How about rough in the diamonds?
At the other end of the spectrum, leagues which appear to underperform expectations are headed by the UK’s Elite Ice Hockey League, where players score -0.92 P/G relative to the expected scoring in the AIHL (leading scorers are Paul and Tim Crowder at the Ice Dogs in 2019), the (surprising) Oberliga at -0.47 P/G (Chris Schutz – Melbourne Ice in 2023 and Mario Valery-Trabucco – CBR Brave in 2022) and the NCAA (Division 1) with -0.46 P/G (Luke Moffat – Newcastle Northstars in 2015 and Ryan Lough – Sydney Bears in 2018). For the most part, these leagues are victims of high expectations – with the NCAA in particular a very highly rated league, and the Oberliga supplying some of the highest-scoring players (who themselves average 1.38 P/G in that league). The underperformance of EIHL imports is a little surprising, given the high calibre of players in that league.
So what?
So should all teams be scouting the rinks of the French second tier or recent Division III graduates in US colleges? In short, that may not be the most efficient use of time and effort. These leagues may have a few real standout players – but sifting through to find those diamonds in the rough is likely to be harder work than pulling from a larger pool of players in more highly-ranked leagues.
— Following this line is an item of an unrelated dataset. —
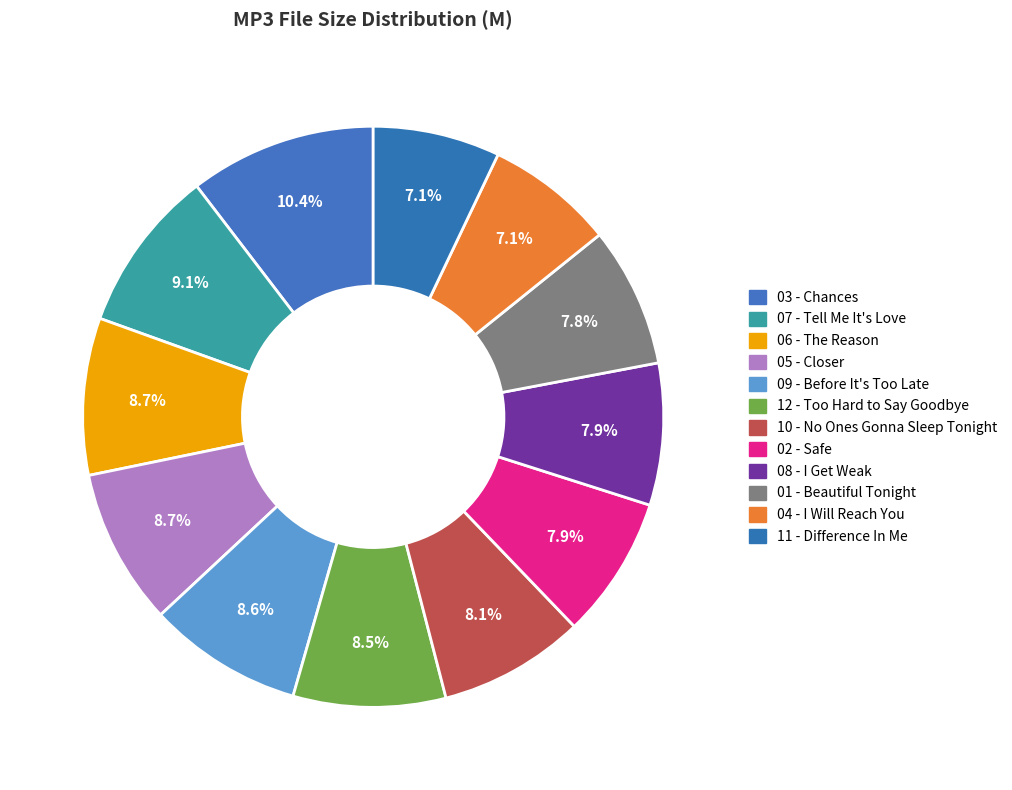

Rank the categories by value from highest to lowest.

03 - Chances.mp3, 07 - Tell Me It's Love.mp3, 06 - The Reason.mp3, 05 - Closer.mp3, 09 - Before It's Too Late.mp3, 12 - Too Hard to Say Goodbye.mp3, 10 - No Ones Gonna Sleep Tonight.mp3, 02 - Safe.mp3, 08 - I Get Weak.mp3, 01 - Beautiful Tonight.mp3, 04 - I Will Reach You.mp3, 11 - Difference In Me.mp3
Looking past the expectations, the simple part of which leagues produce the highest-scoring AIHL players are still the leagues that have high-quality scorers. The highest-scoring players come from very strong leagues (ECHL and NCAA) or are high-scorers in solid leagues with strong talent pools (Oberliga), or leagues with a very strong top end talent pool and 2-3 lines that can be described as abject chaos (LNAH). Also, what none of this considers is the style of play, how a player fits into a system (or a locker room), and what the needs of a team are are – as well as a myriad of things like how willing players are to come to Australia, ease of obtaining a visa, timing of availability and the personal circumstances of a player.
So really, good players from good leagues will score heavily in the AIHL. While this aligns with common sense, the ability to confirm this mathematically ensures that we do not overlook crucial factors when scouting for import players.
The next piece will take a deeper dive into methodology of comparing leagues, (published here), and the final one will have the results in comparing 47 different hockey leagues across the world.
Quick note of thanks at the end here to Steven Hughes who has been invaluable at turning my number-relating scratchings into something readable.
[i] Running the same exercise for the LNAH removes the 2015 version of Stephen Blunden (CBR Brave) and Louick Marcotte (2019 – Perth Thunder), with similar results.
[ii] The AIHL number is then adjusted in the seasons with 50-minute games. This adjustment makes the scoring rate of players from the ECHL higher than that of the Oberliga, as more of those players were in the ’50 minute era’ of the AIHL. One issue with this approach is it could be argued that adjusting these numbers may not make sense, as for most imports the increase in game time from 50 minutes to 60 minutes would not mean any further time on ice – as they are already tapped out. However, that type of more philosophical question is being roundly ignored here because it makes life far more difficult.